A Human Canvas-in the darkness of childhood abuse and neglect-Volume 5-"Sins of the Father"
A Social Worker's Journal
Firstly, I would like to state, and give my thanks to, those foster and adoptive parents who have saved many a children from great loss, and provided them with the love, family, and quality of home life that they deserve. In my line of work, I have a great respect for foster and adoptive parents, and feel that they walk among us as angels in disguise, in mostly all situations. I do feel that there are those few stories though, that we all need to be aware of, especially when signs are apparent, and action needs to be taken to protect the children who have fallen prey to this particular situation. Please view this with an open mind, and know that even though these cases are but a few, they represent the lives of real children, and we need to be aware that these types of families do exist. We owe this to "our" children.
So, if for a moment, you could take yourself to a memory that you might consider as the worst day of your life, and then multiply that day as your everyday life, then perhaps you can imagine what Rachel has experienced in her short but miserable life span, to date.
Rachel came into care as a toddler. Her birth parents had left her unattended for a couple of days, while they went out partying. A neighbor phoned the authorities when Rachel was heard crying for an extraordinary amount of time. The police arrived, and forced their entry, in time to rescue a two year old who appeared safe in her crib, but was hungry and soaking wet of urine.
Rachel was placed in care, as you would imagine, and when she turned three, she was adopted by a family who had been caring for her as foster parents. One would think that she would be able now, to look forward to a normal, healthy and safe life with parents that loved and cared for her, right? Well, if we thought this-then we couldn't have been more wrong. Rachel's life would take a turn for the worst-the unimaginable worst.
But, we would only find out about this ten years later, when Rachel gave birth to her adoptive father's son, and she came back into care. Rachel, at the time of her baby's birth, was fourteen years old. She was finally able to disclose that after years of sexual abuse by her adopted father, she became pregnant at the age of thirteen, with his child. The only good thing that came from all of this, was that her abuser was found guilty and imprisoned for over twenty-five years on several crimes against his adopted daughter. But, somehow, Rachel had to pay, as well. After having had her son, James, for only two days, Rachel gave him up for adoption knowing she wanted him to have a life she was unable to give him.

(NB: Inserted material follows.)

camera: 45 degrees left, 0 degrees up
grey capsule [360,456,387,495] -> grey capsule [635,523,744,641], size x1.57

Imagine what she had come to decide based on her own "adopted" fate, and the great cost to her, and now, to her son. I can't fathom what this child so unselfishly was able to do for her own child. It's incomprehensible to me-how strong she was, and still is.

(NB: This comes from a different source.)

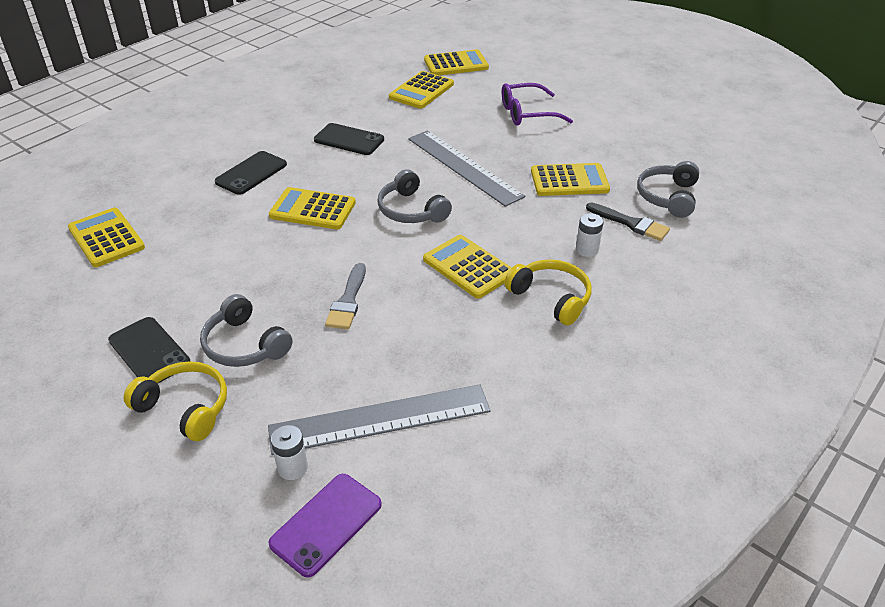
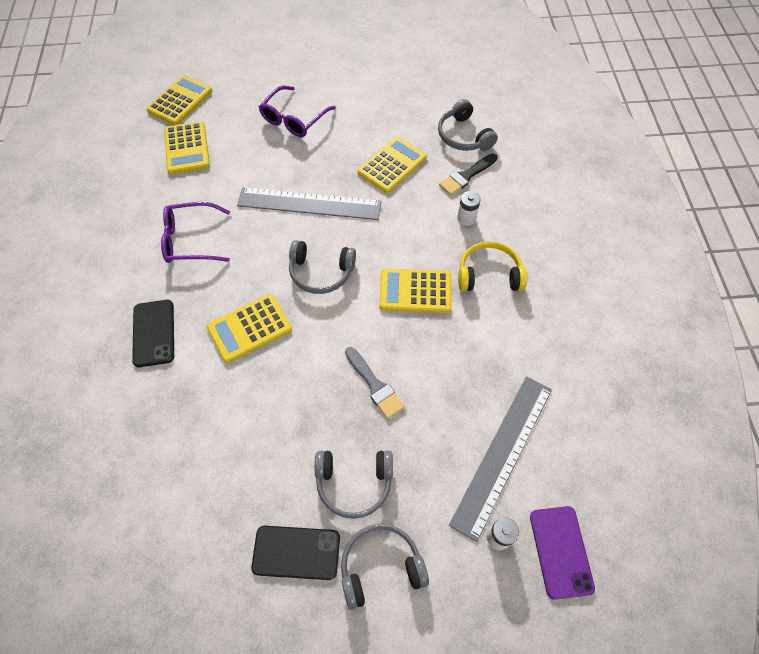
camera: 45 degrees left, 20 degrees up
yellow calculator [68,208,145,267] -> none
yellow headphones [124,361,227,441] -> grey headphones [341,524,429,610]
black phone [314,123,384,155] -> purple glasses [161,202,230,263]
black brush [586,202,670,241] -> black brush turned 150 degrees clockwise [439,153,498,195]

After this tragic episode in her young life, Rachel was placed back into foster care, and continues with her life as it has left her, aching for her son. Tormented by her sexual abuse. Desperate to find her own identity and to continue to search for and attain, the good life she so deserves.
Rachel is a scarred child. A little girl robbed of her own childhood, her innocence, her families-both birth and adoptive-and lastly, but mostly, the greatest loss of all-her son.
This vulnerable, precious, sixteen year old girl lost everything before she even got her chance to begin. Rachel struggles with insecurity, depression, suicidal ideation, (RAD) Reactive Attachment Disorder, and she trusts no one.
When she came to our agency we were going to try a respite home (short term), to see if it could be a match. She needed a new placement because she had disrupted in the last three placements she tried to call home. Since Rachel's only ever learned how to relate to men sexually, she acted on what she knew. Unfortunately for her, this type of behavior is unacceptable, and so, Rachel had to move. She continues to pay for the "sins of the father", since the foster placements she has been in just can't risk their own families in the process of dealing with her behaviors. We can understand this. Still, this is horribly frustrating for Rachel since it's all she knows. And so-another placement "match" has been found, for now, along with new hope that more treatment and counseling can help Rachel piece her heart, mind, and life back together.
Maybe one day as Rachel gets older, she may find peace within herself. Peace that will have to coexist with her pain and emptiness of abuse, neglect, and loss. Will she be able to fill the voids buried so deeply within her? With unconditional acceptance from others, and self-healing, there is always hope.
Rachel's bravery and strength will be her guides. Her dependency on them will be critical for her success.
Rachel-forgive us for failing you-and your son.
One family lost, another trashed.
A tired teen, a life that's crashed.
Was given up at the age of two,
but a second chance became her glue.
Over the years, joy turned to tears,
when father two, embedded fears.
All through the years, she was his mark,
until one day, bite turned to bark.
His evilness was on the news.
This daughter that had been his muse.
He'd taken her night after day.
His seed inside, her price to pay.
So on that day she had her son,
she gave him up, became undone.
She loved so much and deeply true.
She wanted him to start anew.
Unlike her, whose life had seemed,
a nightmare-negative-of dream.
Her heart had shattered and took her mind,
into a place no one could find.
Perhaps this second time around,
within herself, some peace was found.